[Data — start]

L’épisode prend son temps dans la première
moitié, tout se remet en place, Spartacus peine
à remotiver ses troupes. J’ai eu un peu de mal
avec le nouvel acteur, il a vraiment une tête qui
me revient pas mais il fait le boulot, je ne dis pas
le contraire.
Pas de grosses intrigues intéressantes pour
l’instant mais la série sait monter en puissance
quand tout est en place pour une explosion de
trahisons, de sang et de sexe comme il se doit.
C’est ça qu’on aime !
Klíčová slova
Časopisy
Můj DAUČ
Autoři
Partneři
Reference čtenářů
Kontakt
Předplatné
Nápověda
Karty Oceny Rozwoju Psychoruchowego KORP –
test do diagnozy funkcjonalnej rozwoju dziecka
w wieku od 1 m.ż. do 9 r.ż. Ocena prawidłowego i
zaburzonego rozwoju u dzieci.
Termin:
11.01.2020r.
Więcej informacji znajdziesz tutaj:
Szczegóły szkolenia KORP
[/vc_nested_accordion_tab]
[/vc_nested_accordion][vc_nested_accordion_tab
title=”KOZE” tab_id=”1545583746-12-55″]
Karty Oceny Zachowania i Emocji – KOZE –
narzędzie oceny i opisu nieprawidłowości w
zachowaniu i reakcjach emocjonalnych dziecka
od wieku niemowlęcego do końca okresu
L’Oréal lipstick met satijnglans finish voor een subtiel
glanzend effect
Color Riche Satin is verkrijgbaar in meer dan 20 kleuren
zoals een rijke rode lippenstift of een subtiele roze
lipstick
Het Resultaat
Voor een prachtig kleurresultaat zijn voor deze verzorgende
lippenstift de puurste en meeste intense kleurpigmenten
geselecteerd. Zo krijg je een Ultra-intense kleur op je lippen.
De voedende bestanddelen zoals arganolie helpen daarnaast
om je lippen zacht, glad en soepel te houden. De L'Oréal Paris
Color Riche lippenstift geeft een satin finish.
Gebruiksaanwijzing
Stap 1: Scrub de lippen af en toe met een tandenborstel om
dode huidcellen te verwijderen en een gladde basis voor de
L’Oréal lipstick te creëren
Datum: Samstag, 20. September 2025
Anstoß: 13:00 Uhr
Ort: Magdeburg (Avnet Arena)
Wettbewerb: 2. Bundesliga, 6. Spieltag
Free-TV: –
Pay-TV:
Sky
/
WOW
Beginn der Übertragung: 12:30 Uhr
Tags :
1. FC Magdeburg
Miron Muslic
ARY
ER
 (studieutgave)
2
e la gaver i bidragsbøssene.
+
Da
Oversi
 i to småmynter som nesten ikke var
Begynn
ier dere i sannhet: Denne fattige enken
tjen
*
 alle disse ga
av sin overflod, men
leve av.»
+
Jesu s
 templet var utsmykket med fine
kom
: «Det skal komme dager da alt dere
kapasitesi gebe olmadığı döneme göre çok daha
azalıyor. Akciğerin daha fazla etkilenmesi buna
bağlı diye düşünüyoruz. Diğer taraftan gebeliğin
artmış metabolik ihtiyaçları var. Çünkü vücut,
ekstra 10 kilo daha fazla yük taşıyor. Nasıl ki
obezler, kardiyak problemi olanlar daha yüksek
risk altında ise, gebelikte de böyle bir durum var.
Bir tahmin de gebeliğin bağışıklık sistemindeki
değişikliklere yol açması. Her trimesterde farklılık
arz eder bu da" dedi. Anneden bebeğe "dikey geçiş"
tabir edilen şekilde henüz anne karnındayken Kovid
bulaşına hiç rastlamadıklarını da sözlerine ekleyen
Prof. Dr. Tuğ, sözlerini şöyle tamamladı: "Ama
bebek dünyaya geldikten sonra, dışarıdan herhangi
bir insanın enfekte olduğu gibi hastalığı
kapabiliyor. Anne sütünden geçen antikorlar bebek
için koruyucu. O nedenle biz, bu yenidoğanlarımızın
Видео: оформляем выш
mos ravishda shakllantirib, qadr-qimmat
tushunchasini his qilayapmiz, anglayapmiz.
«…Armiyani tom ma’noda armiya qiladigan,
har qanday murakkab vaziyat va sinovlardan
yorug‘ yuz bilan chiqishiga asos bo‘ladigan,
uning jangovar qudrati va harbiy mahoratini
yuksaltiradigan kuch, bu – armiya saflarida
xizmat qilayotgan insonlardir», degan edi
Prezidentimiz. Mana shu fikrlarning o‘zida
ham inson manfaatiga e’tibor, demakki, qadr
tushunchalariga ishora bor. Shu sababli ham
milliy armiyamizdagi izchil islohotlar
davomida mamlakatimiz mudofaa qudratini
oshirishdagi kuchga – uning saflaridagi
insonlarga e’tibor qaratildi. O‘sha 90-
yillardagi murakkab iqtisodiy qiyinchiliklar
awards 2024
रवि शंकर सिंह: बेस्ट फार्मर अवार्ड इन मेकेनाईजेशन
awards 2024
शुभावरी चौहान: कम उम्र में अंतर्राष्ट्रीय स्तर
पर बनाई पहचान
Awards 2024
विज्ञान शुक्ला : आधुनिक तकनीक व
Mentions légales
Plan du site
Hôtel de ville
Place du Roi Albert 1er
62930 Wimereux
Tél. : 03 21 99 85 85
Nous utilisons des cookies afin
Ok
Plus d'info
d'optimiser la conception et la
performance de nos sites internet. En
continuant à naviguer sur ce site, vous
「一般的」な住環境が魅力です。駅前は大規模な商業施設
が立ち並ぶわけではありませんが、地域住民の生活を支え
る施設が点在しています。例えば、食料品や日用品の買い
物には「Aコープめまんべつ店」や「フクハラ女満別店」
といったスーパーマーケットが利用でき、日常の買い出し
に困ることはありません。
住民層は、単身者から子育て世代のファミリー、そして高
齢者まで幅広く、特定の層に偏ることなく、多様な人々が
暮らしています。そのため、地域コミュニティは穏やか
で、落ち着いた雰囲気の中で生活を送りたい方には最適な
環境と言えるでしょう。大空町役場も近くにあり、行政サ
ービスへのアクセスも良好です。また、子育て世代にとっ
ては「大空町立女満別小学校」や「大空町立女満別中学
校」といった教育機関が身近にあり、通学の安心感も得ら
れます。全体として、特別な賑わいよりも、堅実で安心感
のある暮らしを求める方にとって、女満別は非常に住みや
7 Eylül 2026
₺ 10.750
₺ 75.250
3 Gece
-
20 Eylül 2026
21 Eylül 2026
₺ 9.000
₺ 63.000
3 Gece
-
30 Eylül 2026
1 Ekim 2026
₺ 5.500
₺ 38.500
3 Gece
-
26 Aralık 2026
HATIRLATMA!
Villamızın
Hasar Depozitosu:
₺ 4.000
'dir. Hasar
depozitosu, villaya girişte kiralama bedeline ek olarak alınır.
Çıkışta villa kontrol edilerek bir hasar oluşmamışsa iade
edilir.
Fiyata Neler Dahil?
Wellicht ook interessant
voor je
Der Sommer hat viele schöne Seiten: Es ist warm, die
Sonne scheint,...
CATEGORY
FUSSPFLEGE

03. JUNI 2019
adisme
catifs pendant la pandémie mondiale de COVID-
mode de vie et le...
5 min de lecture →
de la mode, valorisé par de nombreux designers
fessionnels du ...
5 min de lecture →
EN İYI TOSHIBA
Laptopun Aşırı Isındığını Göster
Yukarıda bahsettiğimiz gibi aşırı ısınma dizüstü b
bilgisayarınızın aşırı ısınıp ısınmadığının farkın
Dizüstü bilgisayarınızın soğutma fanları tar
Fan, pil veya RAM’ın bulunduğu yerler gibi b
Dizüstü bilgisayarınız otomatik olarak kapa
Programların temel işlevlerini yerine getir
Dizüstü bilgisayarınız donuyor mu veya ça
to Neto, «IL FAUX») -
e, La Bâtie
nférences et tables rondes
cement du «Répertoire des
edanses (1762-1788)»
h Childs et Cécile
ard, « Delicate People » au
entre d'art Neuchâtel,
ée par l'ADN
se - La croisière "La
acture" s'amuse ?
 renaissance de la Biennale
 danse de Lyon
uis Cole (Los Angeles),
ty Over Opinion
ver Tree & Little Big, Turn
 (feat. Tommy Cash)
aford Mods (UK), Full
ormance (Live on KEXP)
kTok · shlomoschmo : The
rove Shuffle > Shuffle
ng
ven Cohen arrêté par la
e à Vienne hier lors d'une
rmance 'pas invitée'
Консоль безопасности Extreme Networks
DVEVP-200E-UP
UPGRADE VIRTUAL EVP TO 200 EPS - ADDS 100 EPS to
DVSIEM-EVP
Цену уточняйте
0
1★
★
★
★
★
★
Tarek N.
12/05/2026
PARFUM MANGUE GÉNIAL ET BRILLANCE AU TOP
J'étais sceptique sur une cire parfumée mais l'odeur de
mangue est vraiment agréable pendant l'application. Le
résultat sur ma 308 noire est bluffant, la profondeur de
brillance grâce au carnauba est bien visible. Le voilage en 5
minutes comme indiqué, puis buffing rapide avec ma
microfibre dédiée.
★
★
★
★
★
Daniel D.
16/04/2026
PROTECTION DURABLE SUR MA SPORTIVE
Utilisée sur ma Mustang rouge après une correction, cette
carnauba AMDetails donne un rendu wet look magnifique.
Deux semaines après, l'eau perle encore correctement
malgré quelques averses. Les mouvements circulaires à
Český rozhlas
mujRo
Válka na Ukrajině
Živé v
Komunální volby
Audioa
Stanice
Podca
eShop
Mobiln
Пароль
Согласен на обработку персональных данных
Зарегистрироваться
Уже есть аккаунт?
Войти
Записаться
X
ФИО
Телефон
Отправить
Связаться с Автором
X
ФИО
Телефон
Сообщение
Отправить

[Data — finish]

» Exercise aim
Which lines in the records above contain the word "tibor"? Return each of them.

» Solution for this exercise
ham inson manfaatiga e’tibor, demakki, qadr
insonlarga e’tibor qaratildi. O‘sha 90-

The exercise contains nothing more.